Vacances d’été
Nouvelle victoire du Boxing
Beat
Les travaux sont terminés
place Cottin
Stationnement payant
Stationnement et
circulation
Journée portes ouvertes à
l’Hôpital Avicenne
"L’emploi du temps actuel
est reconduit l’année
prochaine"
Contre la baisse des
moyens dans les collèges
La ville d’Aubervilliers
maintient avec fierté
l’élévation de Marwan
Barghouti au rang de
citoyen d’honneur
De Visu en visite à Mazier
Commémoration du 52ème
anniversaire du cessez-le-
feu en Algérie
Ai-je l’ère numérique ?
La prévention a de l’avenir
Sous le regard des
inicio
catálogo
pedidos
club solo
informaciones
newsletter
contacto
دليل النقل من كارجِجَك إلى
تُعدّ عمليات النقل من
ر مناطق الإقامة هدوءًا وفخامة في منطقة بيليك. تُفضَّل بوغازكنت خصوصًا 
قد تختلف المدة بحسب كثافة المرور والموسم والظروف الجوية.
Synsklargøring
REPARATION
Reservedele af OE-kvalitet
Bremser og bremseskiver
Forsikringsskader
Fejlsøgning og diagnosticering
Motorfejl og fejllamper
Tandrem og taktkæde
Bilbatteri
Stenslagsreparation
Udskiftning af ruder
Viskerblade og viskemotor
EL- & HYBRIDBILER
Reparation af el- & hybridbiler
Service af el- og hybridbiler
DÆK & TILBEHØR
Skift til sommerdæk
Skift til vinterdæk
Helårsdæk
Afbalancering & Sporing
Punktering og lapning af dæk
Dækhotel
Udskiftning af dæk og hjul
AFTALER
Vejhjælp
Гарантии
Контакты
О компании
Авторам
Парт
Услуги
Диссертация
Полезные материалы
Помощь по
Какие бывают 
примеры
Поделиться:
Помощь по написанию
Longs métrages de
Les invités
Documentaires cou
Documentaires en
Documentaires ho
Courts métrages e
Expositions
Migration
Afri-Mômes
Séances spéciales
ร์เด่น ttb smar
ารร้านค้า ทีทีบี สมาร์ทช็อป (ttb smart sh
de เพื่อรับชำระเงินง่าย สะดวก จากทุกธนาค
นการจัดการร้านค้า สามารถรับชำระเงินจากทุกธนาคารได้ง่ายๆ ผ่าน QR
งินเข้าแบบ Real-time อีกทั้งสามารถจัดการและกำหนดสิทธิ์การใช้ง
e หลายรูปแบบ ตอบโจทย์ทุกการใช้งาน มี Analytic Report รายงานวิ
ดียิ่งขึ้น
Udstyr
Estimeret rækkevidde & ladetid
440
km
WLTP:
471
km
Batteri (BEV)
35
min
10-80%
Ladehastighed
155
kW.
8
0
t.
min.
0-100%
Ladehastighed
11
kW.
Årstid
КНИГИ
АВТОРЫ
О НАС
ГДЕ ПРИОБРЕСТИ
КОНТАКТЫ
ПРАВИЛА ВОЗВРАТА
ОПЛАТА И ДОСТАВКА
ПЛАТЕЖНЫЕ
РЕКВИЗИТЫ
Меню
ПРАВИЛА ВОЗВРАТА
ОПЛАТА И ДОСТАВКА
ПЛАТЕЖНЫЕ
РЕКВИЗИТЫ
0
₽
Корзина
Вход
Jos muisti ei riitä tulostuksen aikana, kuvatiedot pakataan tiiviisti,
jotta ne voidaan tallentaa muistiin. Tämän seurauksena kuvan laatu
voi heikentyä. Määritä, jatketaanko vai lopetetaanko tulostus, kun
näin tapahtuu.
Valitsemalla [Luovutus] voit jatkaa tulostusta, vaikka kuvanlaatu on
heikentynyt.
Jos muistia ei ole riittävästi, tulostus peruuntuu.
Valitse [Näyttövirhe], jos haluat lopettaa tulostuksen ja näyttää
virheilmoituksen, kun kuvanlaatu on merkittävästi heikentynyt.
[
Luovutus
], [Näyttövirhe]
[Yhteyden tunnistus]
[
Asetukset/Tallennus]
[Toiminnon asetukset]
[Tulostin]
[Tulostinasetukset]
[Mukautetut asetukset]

##########

▶ [WHAT YOU HAVE TO DO]: Using the entries above, return each line in which the word "Stationnement" occurs.

▶ [SOLUTION FOR THIS PROBLEM]:
Stationnement payant
Stationnement et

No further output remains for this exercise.